As a consumer of regression analysis, there are several things you need to keep in mind.
First, don’t tell your data analyst to go out and figure out what is affecting sales. “The way most analyses go haywire is the manager hasn’t narrowed the focus on what he or she is looking for,” says Redman. It’s your job to identify the factors that you suspect are having an impact and ask your analyst to look at those. “If you tell a data scientist to go on a fishing expedition, or to tell you something you don’t know, then you deserve what you get, which is bad analysis,” he says. In other words, don’t ask your analysts to look at every variable they can possibly get their hands on all at once. If you do, you’re likely to find relationships that don’t really exist. It’s the same principle as flipping a coin: do it enough times, you’ll eventually think you see something interesting, like a bunch of heads all in a row.

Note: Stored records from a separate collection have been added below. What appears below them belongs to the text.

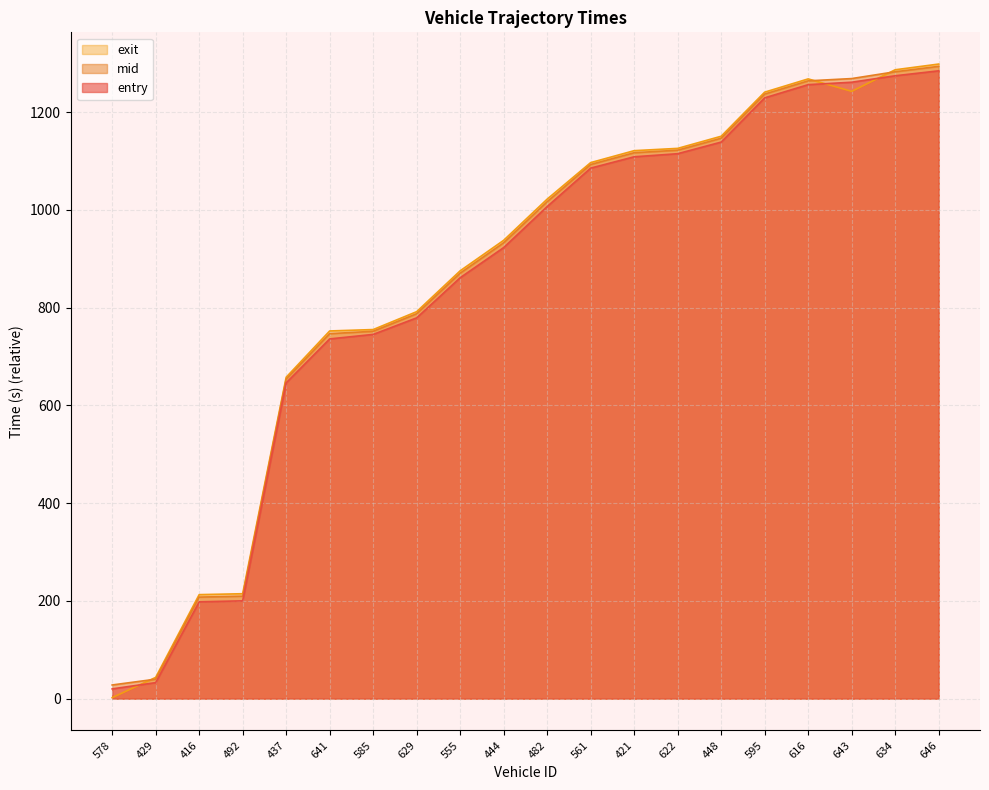

Between 595 and 643, which series saw the biggest shift?

entry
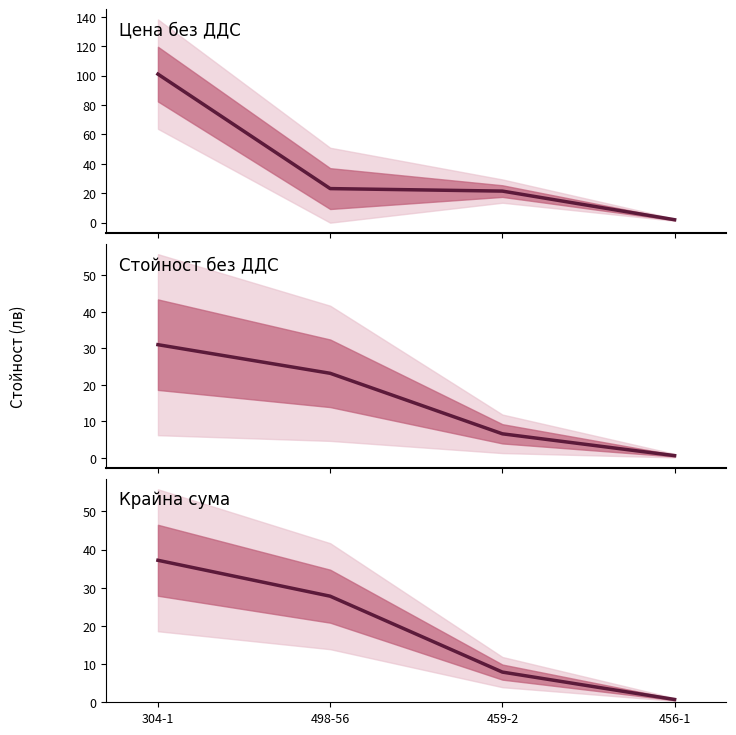

What is the difference between the maximum and minimum values in the Крайна сума series?

36.5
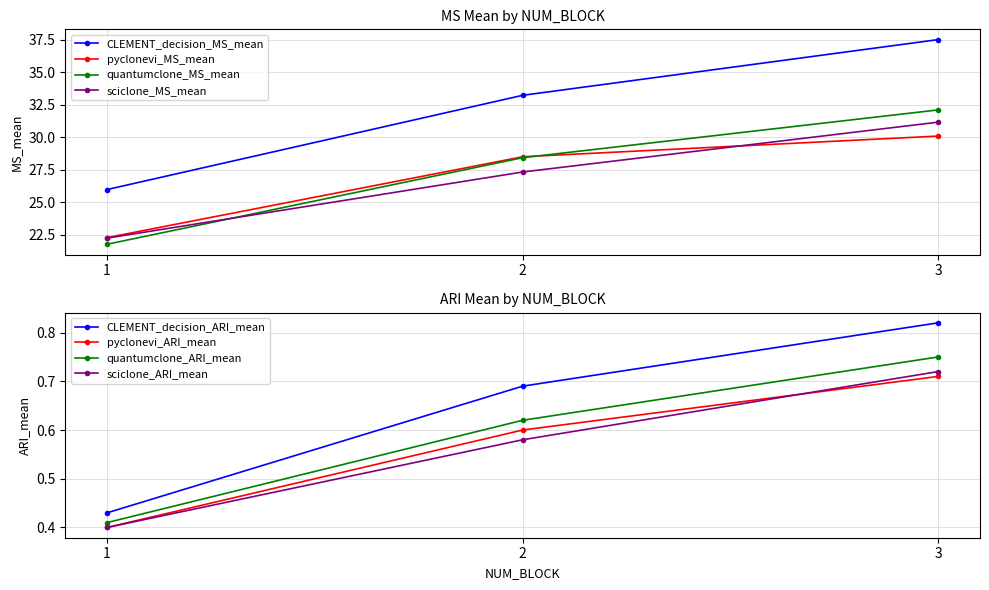

What is the difference between the sciclone_MS_mean values at 1 and 2?

5.1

Also keep in mind whether or not you can do anything about the independent variable you’re considering. You can’t change how much it rains so how important is it to understand that? “We can’t do anything about weather or our competitor’s promotion but we can affect our own promotions or add features, for example,” says Redman. Always ask yourself what you will do with the data. What actions will you take? What decisions will you make?

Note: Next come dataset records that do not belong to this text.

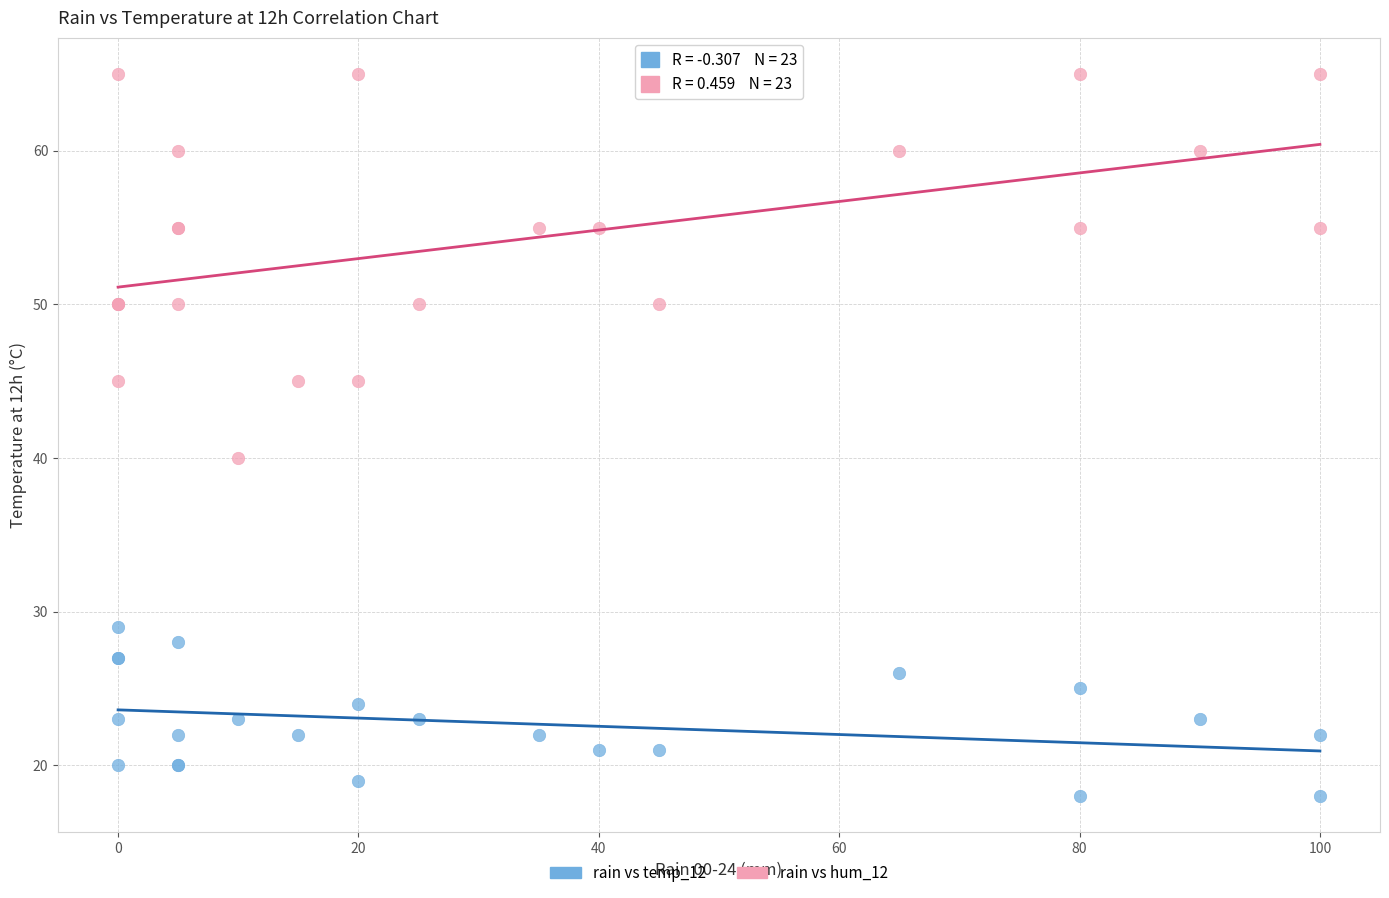

Across all series, what Y value is closest to 41?

40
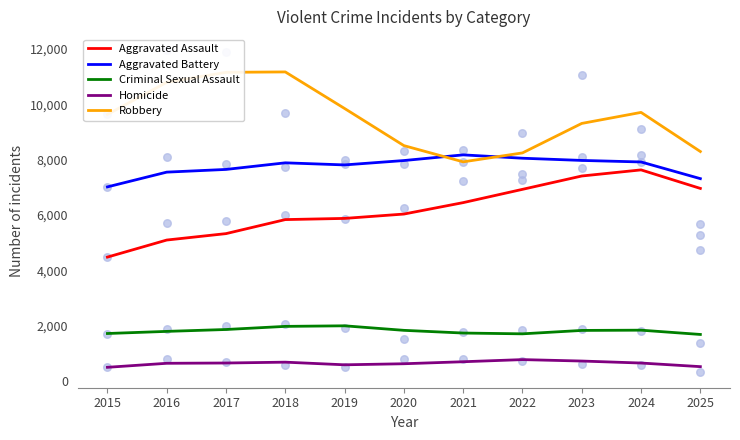

What are all the series names shown in the legend?

Aggravated Assault, Aggravated Battery, Criminal Sexual Assault, Homicide, Robbery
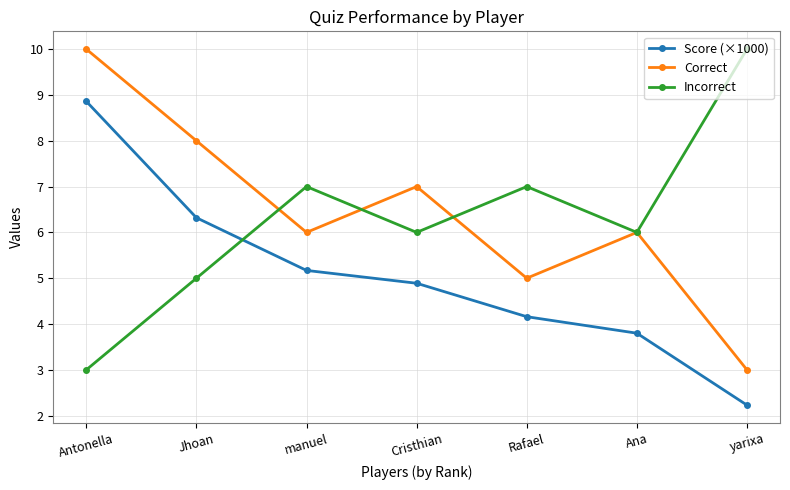

The value of Incorrect at yarixa is 2.9. True or false?

False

Second, “analyses are very sensitive to bad data” so be careful about the data you collect and how you collect it, and know whether you can trust it. “All the data doesn’t have to be correct or perfect,” explains Redman but consider what you will be doing with the analysis. If the decisions you’ll make as a result don’t have a huge impact on your business, then it’s OK if the data is “kind of leaky.” But “if you’re trying to decide whether to build 8 or 10 of something and each one costs $1 million to build, then it’s a bigger deal,” he says. The chart below explains how to think about whether to act on the data.

Redman says that some managers who are new to understanding regression analysis make the mistake of ignoring the error term. This is dangerous because they’re making the relationship between something more certain than it is. “Oftentimes the results spit out of a computer and managers think, ‘That’s great, let’s use this going forward.’” But remember that the results are always uncertain. As Redman points out, “If the regression explains 90% of the relationship, that’s great. But if it explains 10%, and you act like it’s 90%, that’s not good.” The point of the analysis is to quantify the certainty that something will happen. “It’s not telling you how rain will influence your sales, but it’s telling you the probability that rain may influence your sales.”

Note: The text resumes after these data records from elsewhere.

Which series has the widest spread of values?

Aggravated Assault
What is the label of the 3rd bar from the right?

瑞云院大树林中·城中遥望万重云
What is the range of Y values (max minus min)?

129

The last mistake that Redman warns against is letting data replace your intuition.
“You always have to lay your intuition on top of the data,” he explains. Ask yourself whether the results fit with your understanding of the situation. And if you see something that doesn’t make sense ask whether the data was right or whether there is indeed a large error term. Redman suggests you look to more experienced managers or other analyses if you’re getting something that doesn’t make sense. And, he says, never forget to look beyond the numbers to what’s happening outside your office: “You need to pair any analysis with study of real world. The best scientists — and managers — look at both.”